On the downside, Weigl said, joint partner trusts may not be suitable for U.S. citizens living in Canada. There is a risk of double taxation involving the engagement of U.S. estate tax laws, which do not distinguish between property of the deceased’s trust and their estate.

“There are situations where a joint partner trust doesn’t make as much sense, so you have to do a cost/benefit analysis to make sure it is appropriate in your case,” Weigl said.

O’Sullivan agreed.
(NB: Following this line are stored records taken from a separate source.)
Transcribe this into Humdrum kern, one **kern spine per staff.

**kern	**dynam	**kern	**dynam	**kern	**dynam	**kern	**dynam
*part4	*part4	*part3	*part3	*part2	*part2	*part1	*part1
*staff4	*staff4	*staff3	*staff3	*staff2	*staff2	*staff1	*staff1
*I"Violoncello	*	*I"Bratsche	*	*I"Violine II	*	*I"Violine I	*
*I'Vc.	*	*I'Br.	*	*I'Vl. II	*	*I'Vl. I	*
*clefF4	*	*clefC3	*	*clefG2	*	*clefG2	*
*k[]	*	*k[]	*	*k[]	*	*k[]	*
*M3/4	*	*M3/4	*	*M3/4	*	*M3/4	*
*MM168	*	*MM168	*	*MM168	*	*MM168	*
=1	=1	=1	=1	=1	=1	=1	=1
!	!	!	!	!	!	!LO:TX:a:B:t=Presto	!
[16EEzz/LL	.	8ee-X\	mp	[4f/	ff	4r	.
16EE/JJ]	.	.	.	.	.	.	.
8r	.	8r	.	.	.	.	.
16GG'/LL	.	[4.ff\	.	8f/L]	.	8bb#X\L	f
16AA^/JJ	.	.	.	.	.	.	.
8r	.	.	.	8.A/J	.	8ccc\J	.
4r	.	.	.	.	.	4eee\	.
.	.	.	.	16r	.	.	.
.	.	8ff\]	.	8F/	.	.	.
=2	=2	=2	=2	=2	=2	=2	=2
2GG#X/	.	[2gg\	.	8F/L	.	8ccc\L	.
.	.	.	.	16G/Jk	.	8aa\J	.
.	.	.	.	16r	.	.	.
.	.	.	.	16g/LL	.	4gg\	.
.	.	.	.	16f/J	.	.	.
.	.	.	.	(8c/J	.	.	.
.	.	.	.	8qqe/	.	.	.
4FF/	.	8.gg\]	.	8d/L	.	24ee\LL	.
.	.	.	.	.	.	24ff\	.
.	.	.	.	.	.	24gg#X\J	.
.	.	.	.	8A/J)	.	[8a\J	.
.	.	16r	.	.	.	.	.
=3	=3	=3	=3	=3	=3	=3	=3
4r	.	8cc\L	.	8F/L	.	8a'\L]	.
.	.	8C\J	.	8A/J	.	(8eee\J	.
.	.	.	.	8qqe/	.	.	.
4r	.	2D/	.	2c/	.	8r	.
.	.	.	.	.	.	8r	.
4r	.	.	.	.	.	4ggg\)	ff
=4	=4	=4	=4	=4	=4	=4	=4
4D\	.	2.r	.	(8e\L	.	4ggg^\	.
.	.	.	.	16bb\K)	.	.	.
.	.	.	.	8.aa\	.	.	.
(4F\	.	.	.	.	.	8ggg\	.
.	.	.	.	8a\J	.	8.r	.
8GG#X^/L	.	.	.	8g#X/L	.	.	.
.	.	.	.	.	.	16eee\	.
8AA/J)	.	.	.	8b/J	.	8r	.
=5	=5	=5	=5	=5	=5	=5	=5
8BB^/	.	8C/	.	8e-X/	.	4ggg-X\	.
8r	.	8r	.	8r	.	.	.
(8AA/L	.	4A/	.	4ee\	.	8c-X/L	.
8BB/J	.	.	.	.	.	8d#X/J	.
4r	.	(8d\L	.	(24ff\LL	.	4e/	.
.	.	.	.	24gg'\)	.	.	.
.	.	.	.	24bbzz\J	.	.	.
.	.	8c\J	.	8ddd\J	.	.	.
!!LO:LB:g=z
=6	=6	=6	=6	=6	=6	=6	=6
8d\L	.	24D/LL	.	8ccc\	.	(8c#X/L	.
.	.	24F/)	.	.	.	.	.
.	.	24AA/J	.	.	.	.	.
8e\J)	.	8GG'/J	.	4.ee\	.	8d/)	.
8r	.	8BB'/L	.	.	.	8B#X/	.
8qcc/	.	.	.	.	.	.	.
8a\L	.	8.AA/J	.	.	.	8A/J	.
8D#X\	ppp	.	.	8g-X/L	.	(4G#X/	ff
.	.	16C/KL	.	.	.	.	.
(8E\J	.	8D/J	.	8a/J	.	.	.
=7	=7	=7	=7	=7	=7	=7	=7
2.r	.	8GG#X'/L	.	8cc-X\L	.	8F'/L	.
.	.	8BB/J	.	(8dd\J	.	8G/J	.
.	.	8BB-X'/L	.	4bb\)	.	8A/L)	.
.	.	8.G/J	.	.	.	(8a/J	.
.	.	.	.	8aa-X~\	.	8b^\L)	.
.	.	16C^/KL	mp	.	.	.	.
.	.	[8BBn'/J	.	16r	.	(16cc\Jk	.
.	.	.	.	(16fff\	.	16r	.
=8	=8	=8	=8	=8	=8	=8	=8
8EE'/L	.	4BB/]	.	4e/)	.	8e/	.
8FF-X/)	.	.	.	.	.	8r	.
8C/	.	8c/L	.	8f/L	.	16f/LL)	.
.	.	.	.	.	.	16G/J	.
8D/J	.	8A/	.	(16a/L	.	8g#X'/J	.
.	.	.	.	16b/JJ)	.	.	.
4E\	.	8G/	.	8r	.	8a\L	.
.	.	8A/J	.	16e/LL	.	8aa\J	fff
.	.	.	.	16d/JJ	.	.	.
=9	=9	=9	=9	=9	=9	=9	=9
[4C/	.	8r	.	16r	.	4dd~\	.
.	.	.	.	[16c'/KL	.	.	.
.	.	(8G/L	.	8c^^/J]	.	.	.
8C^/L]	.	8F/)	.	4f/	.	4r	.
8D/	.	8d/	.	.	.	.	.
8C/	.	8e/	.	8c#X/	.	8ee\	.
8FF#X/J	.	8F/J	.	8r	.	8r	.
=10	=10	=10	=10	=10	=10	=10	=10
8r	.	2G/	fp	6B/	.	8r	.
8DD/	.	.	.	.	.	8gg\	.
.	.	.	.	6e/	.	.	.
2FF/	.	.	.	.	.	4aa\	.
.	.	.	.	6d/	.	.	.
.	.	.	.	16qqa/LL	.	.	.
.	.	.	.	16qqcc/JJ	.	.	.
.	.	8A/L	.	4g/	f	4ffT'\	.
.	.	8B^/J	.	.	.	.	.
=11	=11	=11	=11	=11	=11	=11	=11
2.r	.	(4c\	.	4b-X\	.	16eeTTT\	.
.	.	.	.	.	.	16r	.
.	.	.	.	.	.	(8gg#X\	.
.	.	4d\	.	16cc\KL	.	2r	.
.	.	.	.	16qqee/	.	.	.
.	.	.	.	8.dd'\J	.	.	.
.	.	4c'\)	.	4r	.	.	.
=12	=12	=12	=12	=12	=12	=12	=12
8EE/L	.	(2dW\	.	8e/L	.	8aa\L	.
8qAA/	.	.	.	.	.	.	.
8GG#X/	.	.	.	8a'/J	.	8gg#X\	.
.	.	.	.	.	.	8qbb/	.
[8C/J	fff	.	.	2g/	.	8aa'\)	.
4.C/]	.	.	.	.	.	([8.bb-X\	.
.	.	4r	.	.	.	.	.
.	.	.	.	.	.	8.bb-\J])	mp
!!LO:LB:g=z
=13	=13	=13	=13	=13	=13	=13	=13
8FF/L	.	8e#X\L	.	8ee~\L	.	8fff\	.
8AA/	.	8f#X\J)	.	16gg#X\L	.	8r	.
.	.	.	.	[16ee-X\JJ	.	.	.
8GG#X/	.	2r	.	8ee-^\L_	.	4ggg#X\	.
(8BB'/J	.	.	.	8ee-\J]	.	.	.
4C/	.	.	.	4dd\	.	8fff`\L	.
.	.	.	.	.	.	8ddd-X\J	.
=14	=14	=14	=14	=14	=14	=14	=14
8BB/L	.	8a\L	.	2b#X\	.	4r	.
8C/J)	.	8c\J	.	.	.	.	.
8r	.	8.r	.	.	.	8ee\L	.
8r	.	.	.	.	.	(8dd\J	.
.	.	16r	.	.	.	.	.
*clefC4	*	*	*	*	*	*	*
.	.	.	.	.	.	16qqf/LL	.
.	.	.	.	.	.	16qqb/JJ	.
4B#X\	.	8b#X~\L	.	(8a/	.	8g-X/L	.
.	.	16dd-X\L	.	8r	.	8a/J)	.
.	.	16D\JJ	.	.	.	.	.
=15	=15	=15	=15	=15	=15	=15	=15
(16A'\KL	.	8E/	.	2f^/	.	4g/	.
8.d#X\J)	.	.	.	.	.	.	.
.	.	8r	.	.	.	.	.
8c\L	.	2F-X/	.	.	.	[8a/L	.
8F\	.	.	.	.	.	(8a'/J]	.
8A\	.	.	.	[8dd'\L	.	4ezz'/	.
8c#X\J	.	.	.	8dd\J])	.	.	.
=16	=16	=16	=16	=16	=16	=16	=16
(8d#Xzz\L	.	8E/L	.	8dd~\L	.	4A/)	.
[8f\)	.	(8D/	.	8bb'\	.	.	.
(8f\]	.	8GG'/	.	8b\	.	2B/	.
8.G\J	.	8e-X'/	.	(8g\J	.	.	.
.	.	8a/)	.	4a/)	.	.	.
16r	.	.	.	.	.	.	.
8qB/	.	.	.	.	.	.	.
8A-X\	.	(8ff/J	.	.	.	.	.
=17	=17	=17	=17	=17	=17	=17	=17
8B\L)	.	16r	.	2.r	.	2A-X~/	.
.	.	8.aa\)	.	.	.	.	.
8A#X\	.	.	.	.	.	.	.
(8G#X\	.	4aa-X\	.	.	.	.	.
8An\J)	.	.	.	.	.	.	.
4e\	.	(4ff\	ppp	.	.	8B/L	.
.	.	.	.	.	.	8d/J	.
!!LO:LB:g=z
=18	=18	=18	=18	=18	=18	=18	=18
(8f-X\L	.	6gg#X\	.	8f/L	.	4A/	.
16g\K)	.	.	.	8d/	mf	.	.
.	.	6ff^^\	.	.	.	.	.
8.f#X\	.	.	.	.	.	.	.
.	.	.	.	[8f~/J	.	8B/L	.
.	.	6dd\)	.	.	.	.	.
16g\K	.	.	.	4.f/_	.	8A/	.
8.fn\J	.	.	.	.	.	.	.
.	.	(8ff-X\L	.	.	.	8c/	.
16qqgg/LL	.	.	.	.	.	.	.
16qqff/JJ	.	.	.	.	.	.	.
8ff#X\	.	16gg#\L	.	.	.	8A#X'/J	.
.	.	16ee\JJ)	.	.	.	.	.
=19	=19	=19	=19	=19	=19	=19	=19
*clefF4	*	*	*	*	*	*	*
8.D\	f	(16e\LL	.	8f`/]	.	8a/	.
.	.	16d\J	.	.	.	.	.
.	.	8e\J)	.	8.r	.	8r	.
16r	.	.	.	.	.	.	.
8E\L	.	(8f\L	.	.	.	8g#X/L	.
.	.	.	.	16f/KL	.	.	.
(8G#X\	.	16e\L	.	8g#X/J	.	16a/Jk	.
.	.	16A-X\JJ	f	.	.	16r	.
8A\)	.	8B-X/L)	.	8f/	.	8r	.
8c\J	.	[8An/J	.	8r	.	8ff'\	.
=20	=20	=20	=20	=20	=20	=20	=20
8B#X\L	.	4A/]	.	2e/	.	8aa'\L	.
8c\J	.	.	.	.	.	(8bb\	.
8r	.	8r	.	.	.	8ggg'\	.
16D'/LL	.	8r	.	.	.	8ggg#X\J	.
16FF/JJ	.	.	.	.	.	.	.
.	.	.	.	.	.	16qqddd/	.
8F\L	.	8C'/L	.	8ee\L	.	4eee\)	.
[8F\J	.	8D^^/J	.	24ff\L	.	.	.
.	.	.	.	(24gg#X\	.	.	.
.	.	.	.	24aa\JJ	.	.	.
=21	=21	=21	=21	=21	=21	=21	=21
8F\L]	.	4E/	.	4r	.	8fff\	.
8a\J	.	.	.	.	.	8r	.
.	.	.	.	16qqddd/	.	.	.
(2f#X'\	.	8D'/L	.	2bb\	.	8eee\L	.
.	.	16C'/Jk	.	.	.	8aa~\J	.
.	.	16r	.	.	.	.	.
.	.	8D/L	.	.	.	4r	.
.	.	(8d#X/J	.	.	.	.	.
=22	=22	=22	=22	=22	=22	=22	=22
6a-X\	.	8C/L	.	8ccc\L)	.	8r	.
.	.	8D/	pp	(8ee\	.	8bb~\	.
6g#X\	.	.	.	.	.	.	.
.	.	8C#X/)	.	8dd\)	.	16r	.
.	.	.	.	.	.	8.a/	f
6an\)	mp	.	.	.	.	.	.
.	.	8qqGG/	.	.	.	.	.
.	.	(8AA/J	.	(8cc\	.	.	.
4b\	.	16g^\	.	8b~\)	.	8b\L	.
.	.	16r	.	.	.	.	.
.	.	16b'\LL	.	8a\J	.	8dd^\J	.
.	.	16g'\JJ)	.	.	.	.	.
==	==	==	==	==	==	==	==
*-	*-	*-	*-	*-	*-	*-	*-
Because of the legal and other professional fees involved, she said, such trusts tend to be suitable only for those who own property of significant value.

“If you have less than $2 million in assets, you have to ask whether it’s worth setting up this extra trust if your only concern is saving probate fees,” she said, noting that such fees for an estate of that size in Ontario would be around $30,000. “It might cost you $10,000 to $15,000 just to set the trust up, and there are other ways to save on probate.”

The younger a client, the more weight they need to give to the ongoing expenses associated with the administration and management of a joint partner trust — including annual tax returns and professional advice on transactions, Weigl said: “If you’re looking at a longer life expectancy and smaller probate tax savings, then you have to start weighing whether it makes sense.”